So is there anyway that I can log in as mambauser?

flx42 commented 2 months ago

The error you are facing with --export is because --export in Slurm is confusing, see this: https://github.com/NVIDIA/pyxis/wiki/Frequently-asked-questions#why-am-i-getting-errors-when-using-the---export-argument-of-slurm

calvinp0 commented 2 months ago

The error you are facing with --export is because --export in Slurm is confusing, see this: https://github.com/NVIDIA/pyxis/wiki/Frequently-asked-questions#why-am-i-getting-errors-when-using-the---export-argument-of-slurm

Ah, I see, thanks for that. So even if I attempt to add 'ALL' in front of the variables in the --export section, it will not act like it does in Docker?

flx42 commented 2 months ago

It should be close to what docker is doing.

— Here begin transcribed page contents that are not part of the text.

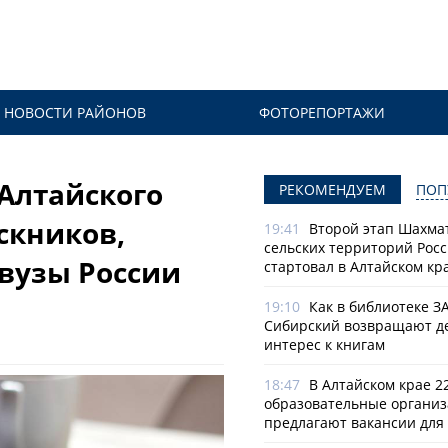
НОВОСТИ РАЙОНОВ
ФОТОРЕПОРТАЖИ
Алтайского
РЕКОМЕНДУЕМ
ПОП
скников,
19:41
Второй этап Шахма
сельских территорий Рос
вузы России
стартовал в Алтайском кр
19:10
Как в библиотеке З
Сибирский возвращают д
интерес к книгам
18:47
В Алтайском крае 2
образовательные органи
предлагают вакансии для 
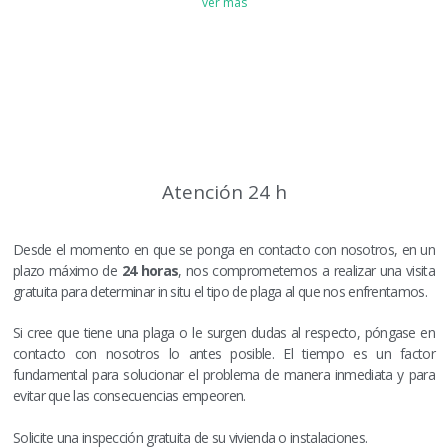
ver más
Atención 24 h
Desde el momento en que se ponga en contacto con nosotros, en un
plazo máximo de
24 horas
, nos comprometemos a realizar una visita
gratuita para determinar in situ el tipo de plaga al que nos enfrentamos.
Si cree que tiene una plaga o le surgen dudas al respecto, póngase en
contacto con nosotros lo antes posible. El tiempo es un factor
fundamental para solucionar el problema de manera inmediata y para
evitar que las consecuencias empeoren.
Solicite una inspección gratuita de su vivienda o instalaciones.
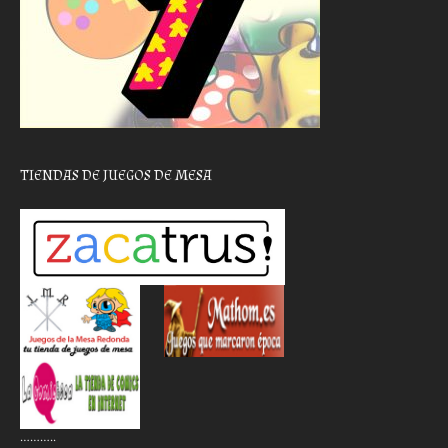
TIENDAS DE JUEGOS DE MESA
………..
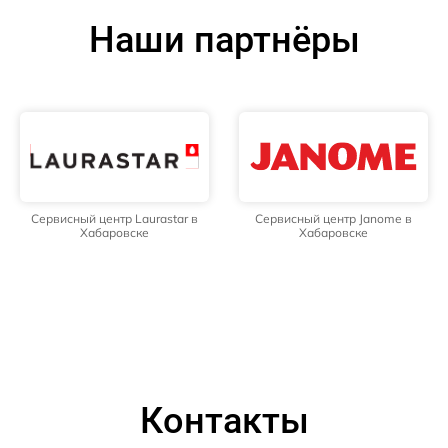
Наши партнёры
Сервисный центр Laurastar в
Сервисный центр Janome в
Хабаровске
Хабаровске
Контакты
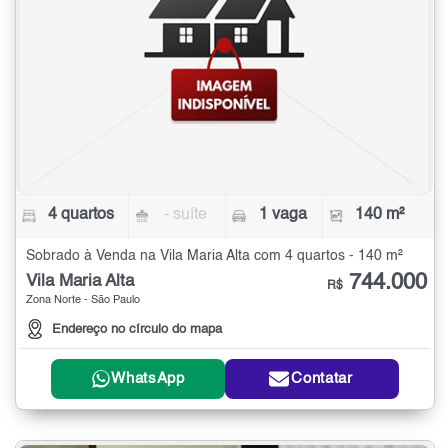
4 quartos
- suíte
1 vaga
140 m²
Sobrado à Venda na Vila Maria Alta com 4 quartos - 140 m²
744.000
Vila Maria Alta
R$
Zona Norte - São Paulo
Endereço no círculo do mapa
WhatsApp
Contatar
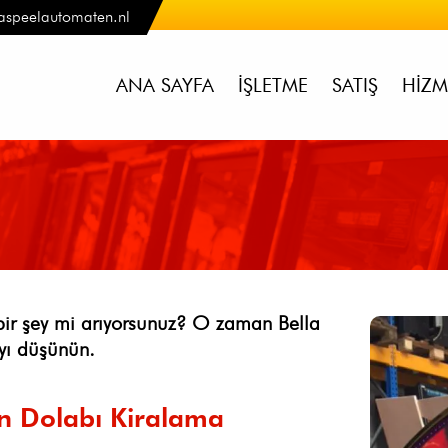
aspeelautomaten.nl
ANA SAYFA
İŞLETME
SATIŞ
HIZM
k bir şey mi arıyorsunuz? O zaman Bella
yı düşünün.
n Dolabı Kiralama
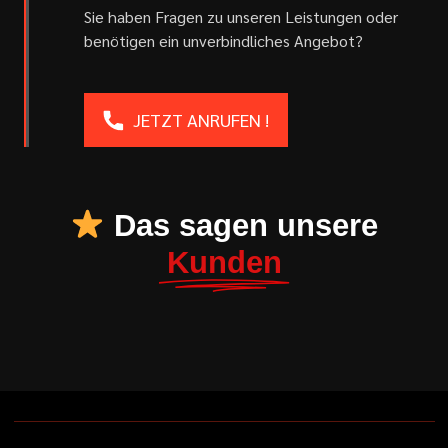
Sie haben Fragen zu unseren Leistungen oder
benötigen ein unverbindliches Angebot?
JETZT ANRUFEN !
Das sagen unsere
Kunden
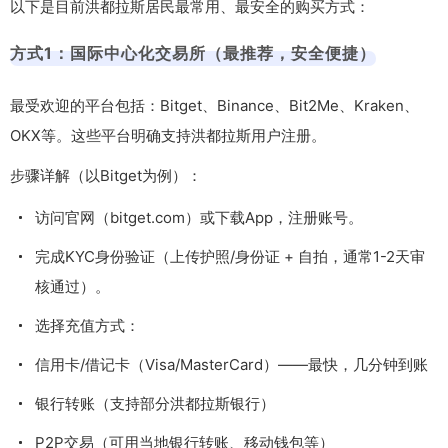
以下是目前洪都拉斯居民最常用、最安全的购买方式：
方式1：国际中心化交易所（最推荐，安全便捷）
最受欢迎的平台包括：Bitget、Binance、Bit2Me、Kraken、
OKX等。这些平台明确支持洪都拉斯用户注册。
步骤详解（以Bitget为例）：
访问官网（bitget.com）或下载App，注册账号。
完成KYC身份验证（上传护照/身份证 + 自拍，通常1-2天审
核通过）。
选择充值方式：
信用卡/借记卡（Visa/MasterCard）——最快，几分钟到账
银行转账（支持部分洪都拉斯银行）
P2P交易（可用当地银行转账、移动钱包等）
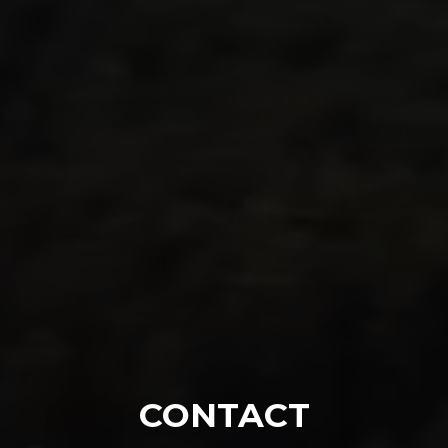
CONTACT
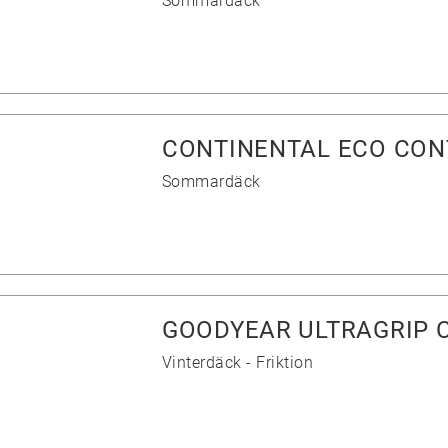
Sommardäck
CONTINENTAL ECO CON
Sommardäck
GOODYEAR ULTRAGRIP 
Vinterdäck - Friktion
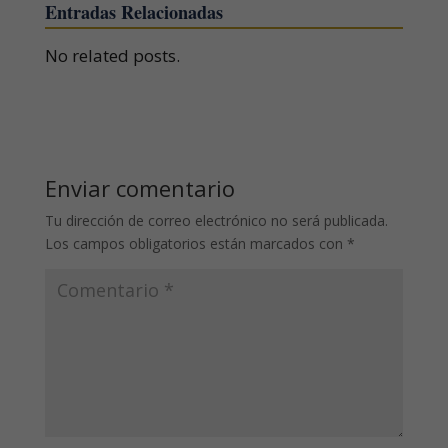
Entradas Relacionadas
No related posts.
Enviar comentario
Tu dirección de correo electrónico no será publicada.
Los campos obligatorios están marcados con
*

But in your case, even if you fix the export issue, it will probably still fail if the container entrypoint is attempting to do things that are not possible under pyxis/enroot.

calvinp0 commented 2 months ago

Yeah, I did attempt

srun -p mig -G 0 \
     --container-image=/home/calvin.p/deepchem-cuda.sqsh \
     --container-mounts=/home/calvin.p/work/CMPNN_HydrogenAbstraction:/home/mambauser/deepchem \
     --container-save=/home/calvin.p/deepchem-cuda-modified.sqsh \
     --container-entrypoint \
     --no-container-remap-root \
     --export ALL,ENV=deepchem_cuda,USER=mambauser \
     --pty bash

But that lead me to logging in as my current username on the server, calvin.p and the conda environment hadn't been initialized.

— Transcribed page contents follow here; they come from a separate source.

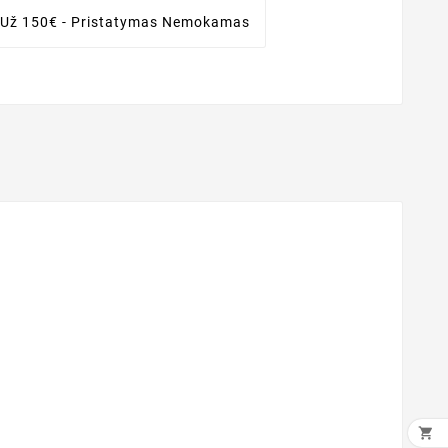
 Už 150€ - Pristatymas Nemokamas

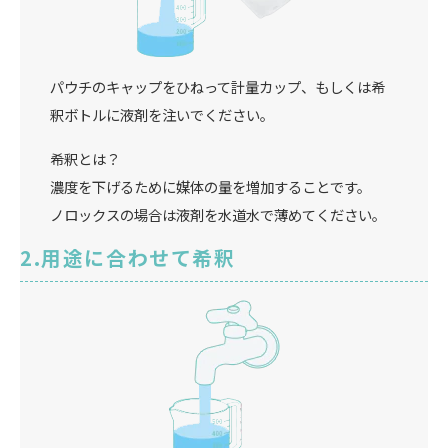
パウチのキャップをひねって計量カップ、もしくは希
釈ボトルに液剤を注いでください。
希釈とは？
濃度を下げるために媒体の量を増加することです。
ノロックスの場合は液剤を水道水で薄めてください。
用途に合わせて希釈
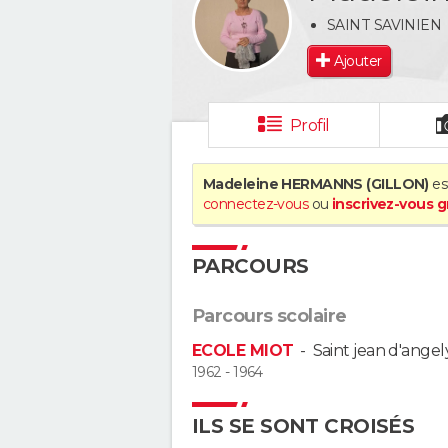
SAINT SAVINIEN
Ajouter
Profil
Madeleine HERMANNS (GILLON)
est
connectez-vous
ou
inscrivez-vous 
PARCOURS
Parcours scolaire
ECOLE MIOT
-
Saint jean d'angel
1962 - 1964
ILS SE SONT CROISÉS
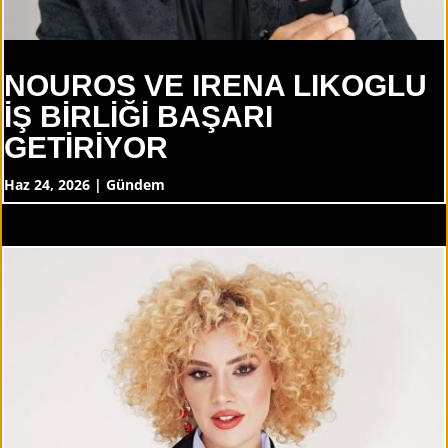
NOUROS VE IRENA LIKOGLU
İŞ BİRLİĞİ BAŞARI
GETİRİYOR
Haz 24, 2026
|
Gündem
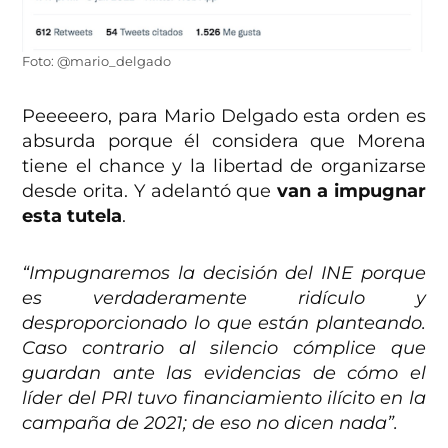
Foto: @mario_delgado
Peeeeero, para Mario Delgado esta orden es
absurda porque él considera que Morena
tiene el chance y la libertad de organizarse
desde orita. Y adelantó que
van a impugnar
esta tutela
.
“Impugnaremos la decisión del INE porque
es verdaderamente ridículo y
desproporcionado lo que están planteando.
Caso contrario al silencio cómplice que
guardan ante las evidencias de cómo el
líder del PRI tuvo financiamiento ilícito en la
campaña de 2021; de eso no dicen nada”.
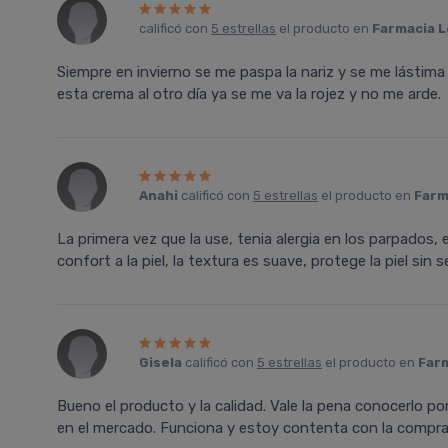
calificó con
5 estrellas
el producto en
Farmacia L
Siempre en invierno se me paspa la nariz y se me lástima
esta crema al otro dí­a ya se me va la rojez y no me arde.
Anahi
calificó con
5 estrellas
el producto en
Farm
La primera vez que la use, tenia alergia en los parpados,
confort a la piel, la textura es suave, protege la piel si
Gisela
calificó con
5 estrellas
el producto en
Farm
Bueno el producto y la calidad. Vale la pena conocerlo 
en el mercado. Funciona y estoy contenta con la compr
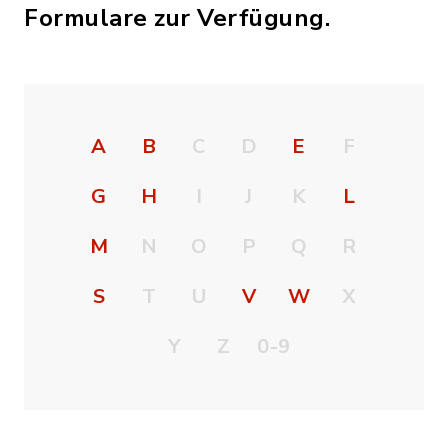
Formulare zur Verfügung.
A
B
C
D
E
F
G
H
I
J
K
L
M
N
O
P
Q
R
S
T
U
V
W
X
Y
Z
0-9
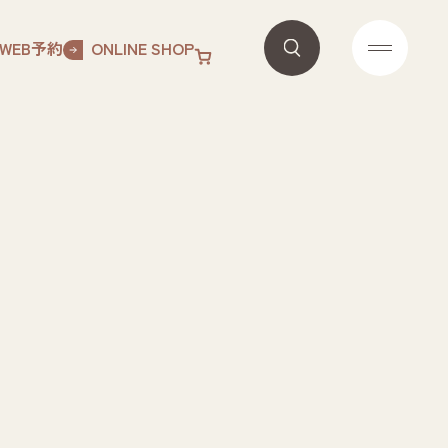
WEB予約
ONLINE SHOP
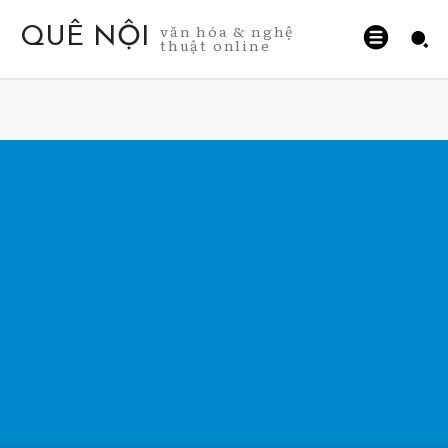
văn hóa & nghệ
QUÊ NỘI
thuật online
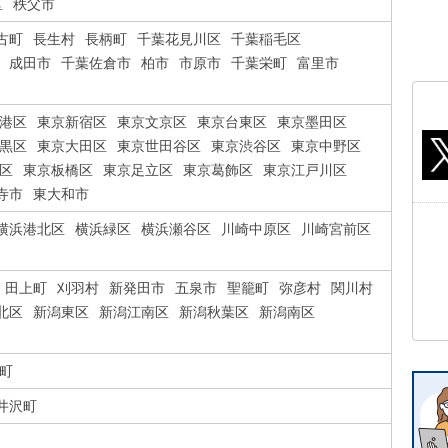
区
秩父市
古町
長生村
長柄町
千葉花見川区
千葉稲毛区
成田市
千葉佐倉市
柏市
市原市
千葉栄町
富里市
港区
東京新宿区
東京文京区
東京台東区
東京墨田区
黒区
東京大田区
東京世田谷区
東京渋谷区
東京中野区
区
東京板橋区
東京足立区
東京葛飾区
東京江戸川区
寺市
東大和市
横浜港北区
横浜緑区
横浜瀬谷区
川崎中原区
川崎宮前区
田上町
刈羽村
新発田市
五泉市
聖籠町
弥彦村
関川村
北区
新潟東区
新潟江南区
新潟秋葉区
新潟南区
町
井沢町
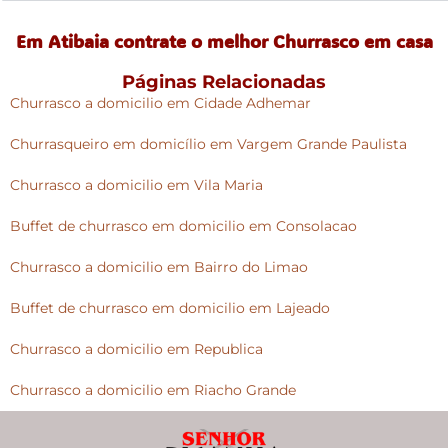
Em Atibaia contrate o melhor Churrasco em casa
Páginas Relacionadas
Churrasco a domicilio em Cidade Adhemar
Churrasqueiro em domicílio em Vargem Grande Paulista
Churrasco a domicilio em Vila Maria
Buffet de churrasco em domicilio em Consolacao
Churrasco a domicilio em Bairro do Limao
Buffet de churrasco em domicilio em Lajeado
Churrasco a domicilio em Republica
Churrasco a domicilio em Riacho Grande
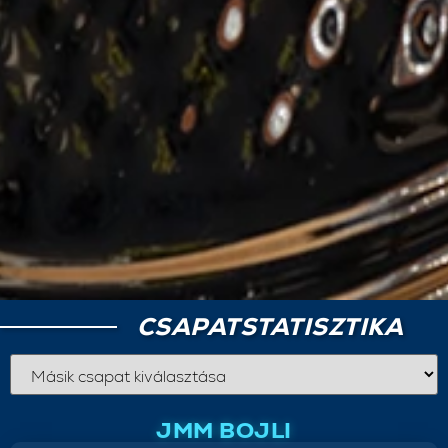
CSAPATSTATISZTIKA
JMM BOJLI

In the end, the workaround I am using is:

srun -p mig -G 0 \
     --container-image=/home/calvin.p/deepchem-cuda.sqsh \
     --container-mounts=/home/calvin.p/work/CMPNN_HydrogenAbstraction:/home/mambauser/deepchem \
     --container-save=/home/calvin.p/deepchem-cuda-modified.sqsh \
     --container-entrypoint \
     --container-remap-root \
     --export ENV=deepchem_cuda \
     --pty bash -c "su - mambauser"

This way, even though it shows me as root in whoami, I have the conda environment initialized and it starts in me in /home/mambauser/ directory.

Thanks for the help!